Empresas abertas mantêm mais de R$ 280 bi em caixa


As empresas de capital aberto têm em caixa mais de R$ 280 bilhões e essa montanha de recursos não utilizados torna-se bem menos rentável com os cortes sucessivos na taxa básica de juros (Selic) feitos a partir de agosto e acentuados na semana passada. Mas isso não está funcionando como incentivo para que as empresas reduzam sua liquidez acelerando ou ampliando investimentos no setor produtivo ou reduzindo seus níveis de endividamento.

No Brasil, o saldo em caixa representa 11% do total de ativos das empresas abertas, bem acima do índice visto nos Estados Unidos, por exemplo, que está próximo de 6% e é o mais alto em seis décadas, como apontou o blog "O Estrategista", do Portal Valor.

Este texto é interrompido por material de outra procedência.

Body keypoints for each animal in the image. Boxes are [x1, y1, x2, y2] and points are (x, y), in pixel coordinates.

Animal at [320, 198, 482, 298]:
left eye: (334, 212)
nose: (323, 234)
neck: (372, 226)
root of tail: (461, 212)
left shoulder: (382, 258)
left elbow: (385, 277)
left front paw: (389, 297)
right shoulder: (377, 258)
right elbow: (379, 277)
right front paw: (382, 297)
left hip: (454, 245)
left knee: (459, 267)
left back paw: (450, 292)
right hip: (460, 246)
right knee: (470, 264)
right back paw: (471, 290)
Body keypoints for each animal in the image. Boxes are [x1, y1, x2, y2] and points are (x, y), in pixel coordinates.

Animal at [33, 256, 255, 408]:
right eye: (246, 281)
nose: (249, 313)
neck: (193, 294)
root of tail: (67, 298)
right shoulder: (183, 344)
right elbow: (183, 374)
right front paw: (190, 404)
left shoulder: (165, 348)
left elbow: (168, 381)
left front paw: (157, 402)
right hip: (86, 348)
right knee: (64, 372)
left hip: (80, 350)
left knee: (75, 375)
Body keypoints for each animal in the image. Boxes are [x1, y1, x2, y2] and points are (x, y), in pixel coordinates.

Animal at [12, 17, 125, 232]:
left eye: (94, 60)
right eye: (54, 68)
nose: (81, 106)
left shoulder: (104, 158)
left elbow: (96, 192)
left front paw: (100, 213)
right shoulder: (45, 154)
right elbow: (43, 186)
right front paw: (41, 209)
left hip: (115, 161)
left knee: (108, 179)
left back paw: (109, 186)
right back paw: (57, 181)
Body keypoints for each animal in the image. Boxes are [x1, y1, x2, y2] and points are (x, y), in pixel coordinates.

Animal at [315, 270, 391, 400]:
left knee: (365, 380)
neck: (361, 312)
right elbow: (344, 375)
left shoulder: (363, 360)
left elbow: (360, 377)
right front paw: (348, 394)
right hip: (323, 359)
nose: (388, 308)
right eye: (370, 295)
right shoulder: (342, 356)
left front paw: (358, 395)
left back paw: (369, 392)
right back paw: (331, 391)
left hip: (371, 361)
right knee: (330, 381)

Uma das razões para a relutância em utilizar rapidamente os recursos é o receio com o cenário externo, ainda turbulento. O custo de manter dinheiro disponível, mesmo com rentabilidade menor, seria equivalente ao de um seguro para o clima de incerteza. Pesa ainda a dúvida sobre quão estrutural é o movimento de baixa dos juros, já que as previsões de mercado sugerem que a Selic voltará a subir em 2013. Existe também a percepção de que, embora os juros estejam em queda, uma taxa próxima de 9% ainda é bastante alta.Se o juro médio ao longo de 2011 foi de 11,6%, neste ano deve ficar em 9,4%, pelas previsões contidas no Boletim Focus do Banco Central. Em termos de rentabilidade, a queda é de quase 20%. Se o saldo médio de caixa for de R$ 280 bilhões ao longo do ano, as aplicações financeiras renderão cerca de R$ 6 bilhões a menos. Os dados sobre posição de caixa e aplicações são da Economática e se referem a 229 companhias com patrimônio líquido acima de R$ 150 milhões.
"É preciso analisar se essa queda da Selic faz alguma diferença para estimular a economia no médio e longo prazos. A indústria não se move porque o juro cai um ponto. Esse é o horizonte do mercado financeiro", resume Francisco Schmitt, diretor de relações com investidores da fabricante de calçados Grendene, que tinha em dezembro R$ 804 milhões em caixa líquido. Ele lembra que a empresa tem capacidade de produzir 200 milhões de pares por ano, mas só fabricou 150 milhões em 2011, o que significa que, por ora, ela pode crescer sem investir.
Entre as companhias abertas, a Ambev é quem possui a maior posição líquida de caixa, com R$ 4,1 bilhões. Segundo Nelson Jamel, vice-presidente financeiro, a empresa pretende manter "um pouquinho mais esse colchão de liquidez, dadas as incertezas do mercado".